Abbreviations: ICT, international collaboration of trialists; NA, not available.

Supplementary Fig. S1 illustrates the network of studies that were included according to the comparisons of the different regimens. Nodes in a network that were not well connected (i.e., CM and CMV), should be interpreted with caution.

Pair-wise meta-analysis

There were five studies that focused on the comparison between RC alone and MVAC NACH. The present meta-analysis indicated that MVAC NACH was associated with better pCR compared with RC alone (OR, 4.36; 95% CI, 2.71–7.02; P < 0.001).
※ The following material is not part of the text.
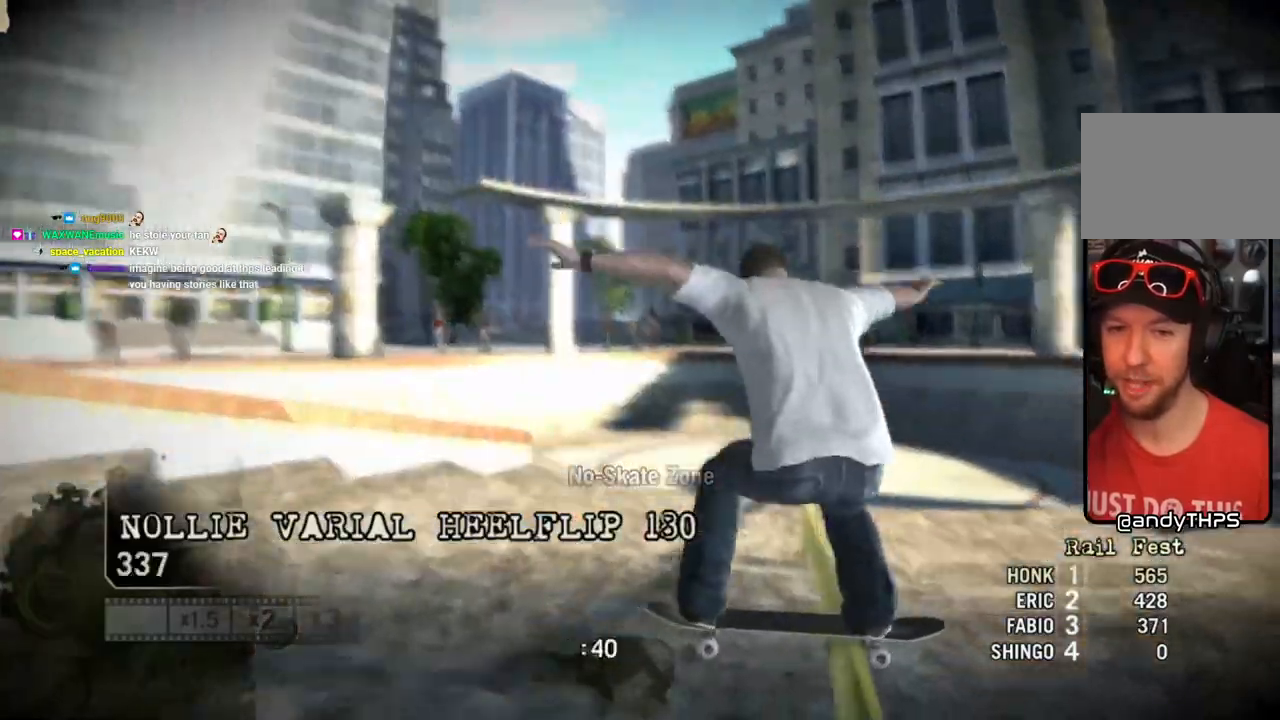
{"buttons": [], "left_stick": "center", "right_stick": "down-left", "events": [[183, "left_stick", "right"], [350, "right_stick", "down-left"], [400, "left_stick", "center"]]}
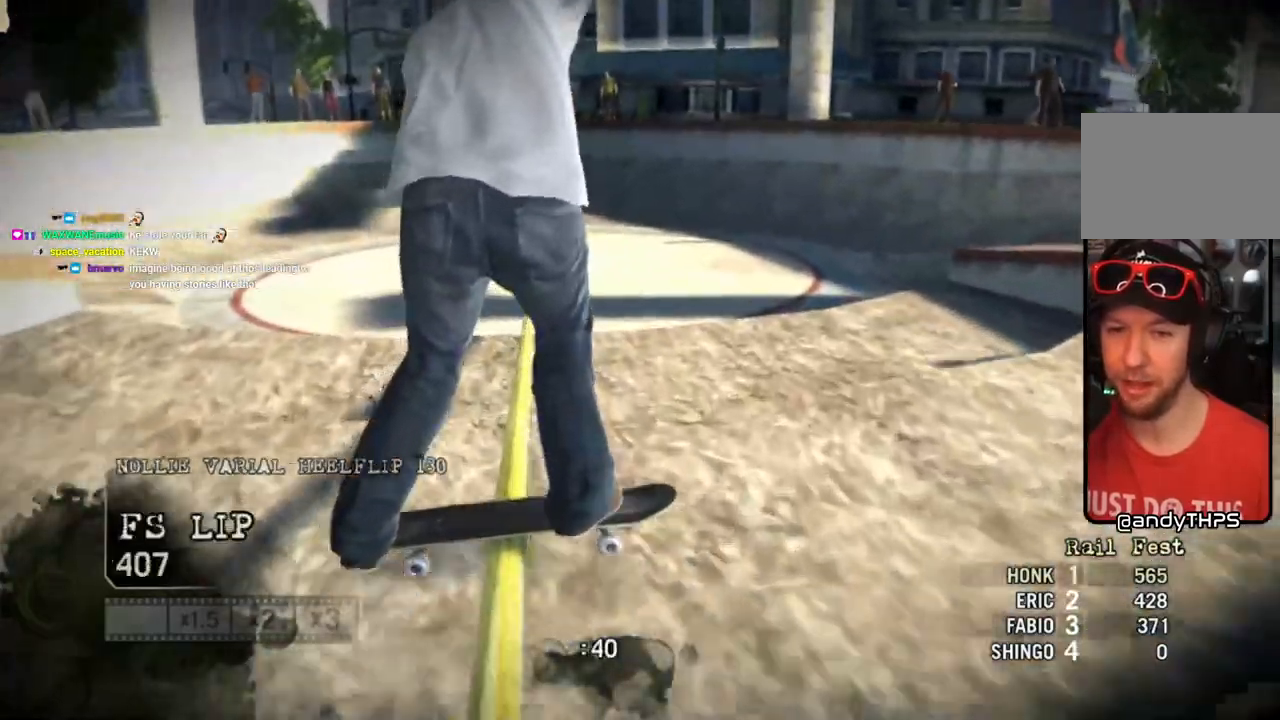
{"buttons": [], "left_stick": "center", "right_stick": "center", "events": [[33, "left_stick", "left"], [83, "right_stick", "up-right"], [483, "left_stick", "center"], [483, "right_stick", "center"]]}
There was no significant heterogeneity among these studies (P = 0.39; I2 = 4%; Fig. 2A). Five studies reported the data for a comparison between RC alone and GC NACH. The GC NACH regimen was significantly associated with better pCR (OR, 4.92; 95% CI, 2.93–8.24; P < 0.001). Interstudy heterogeneity was not significant (P = 0.73; I2 = 0%; Fig. 2B). Seven studies were included in the analysis for the comparison between GC NACH versus MVAC NACH. The pooled OR value was 0.91 (95% CI, 0.67–1.23; P = 0.53), which indicated that there was no difference between the two regimens. There was also no obvious interstudy heterogeneity (P = 0.65; I2 = 0%; Fig. 2C).

Figure 2.

Forest plots of pCR. The horizontal lines correspond to the study-specific ORs and 95% CIs. The area of the squares reflects the study-specific weight. The diamond represents the results for the pooled HRs and 95% CIs. A, RC alone versus MVAC NACH. B, RC alone versus GC NACH. C, comparison between MVAC NACH and GC NACH.

Figure 2.

Forest plots of pCR. The horizontal lines correspond to the study-specific ORs and 95% CIs. The area of the squares reflects the study-specific weight. The diamond represents the results for the pooled HRs and 95% CIs. A, RC alone versus MVAC NACH. B, RC alone versus GC NACH. C, comparison between MVAC NACH and GC NACH.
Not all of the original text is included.